To the House of Lords, where last night the neophyte neoliberals of the Adam Smith Institute were toasting three centuries of Scotland’s greatest economic thinker. And while Rishi Sunak preferred to spend his night cracking jokes about Boris Johnson at the nearby Policy Exchange party, his Foreign Secretary was on hand to offer some much-need soundness instead. Bright young things and old survivors gathered together to hear James Cleverly, who delivered a rousing endorsement of Smith’s philosophy:
Adam Smith didn’t just talk about competition and free markets. He was a great pragmatist in terms of international relations. He recognised that in terms of international relations we had to deal with the world as it was, we had to deal with people as they were, rather than bend them and force them to be an idealised version of themselves. We had to deal with the real world. And that meant that we had to be willing to defend ourselves against tyrants and aggressors.
For Cleverly, this was evidenced during his recent visit to Sweden, currently in the midst of its accession bid to join Nato. There he had numerous conversations about Russia’s ‘brutal, illegal, unjustified invasion of Ukraine’:
If we value choice and if we value freedom and free trade and the ability of business people to go about their business and of consumers to go about theirs, if we value those things we have to be willing to protect them. And we have to be willing to protect them physically. And we have to be willing to protect them ideologically. I am not going to demand that you take up physical arms and march to the frontline. If you wish to, you go with my love and blessing but, looking around the room I would say, many of you here have got more to contribute in the intellectual battle.

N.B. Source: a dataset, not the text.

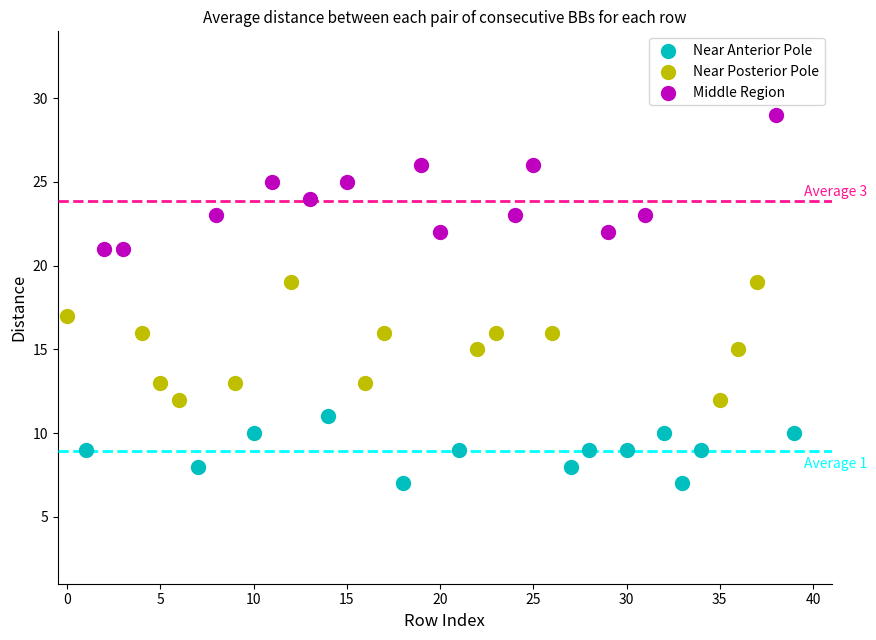

Which series has the widest spread of Y values?

Middle Region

Britons volunteering for Kyiv, where have we heard that one before? Away from weighty matters of state, Cleverly also offered up some life advice, having praised his wife as ‘a far more charming diplomat than I will ever be.’ He told his audience:
I was at a stag do years ago in Edinburgh and I went to a cheap and cheerful Italian restaurant in the centre of Edinburgh where the groom dressed as a monk and his friends, us, were eating pasta, we were filling up on carbohydrates before we filled up on alcohol. At the table next to us, nothing to do with our party, was a hen group, who had clearly taken inspiration in their dress from Moulin Rouge. There were basques and there were fishnet stockings and high heels and actually the young women were wearing much the same. And we tumbled out of this particular restaurant having had more drinks already, this was only about 8 o’clock in the evening, then I perhaps should have done, I was a little bit tipsy, standing next to a pretty young woman in a state partial dress. And I saw in front of me the statue of Adam Smith and I thought “I know what will impress her” I said “Oh look it’s the statue of Adam Smith!” And she said “Of who?” “Adam Smith! You know… pins. The division of labour with pins… wealthy nations, the book!” And this is my advice to you: if you want to impress a half-naked Scottish lass, a drunken explanation of the foundation principles of liberal free markets is not the way to do it, important though they are.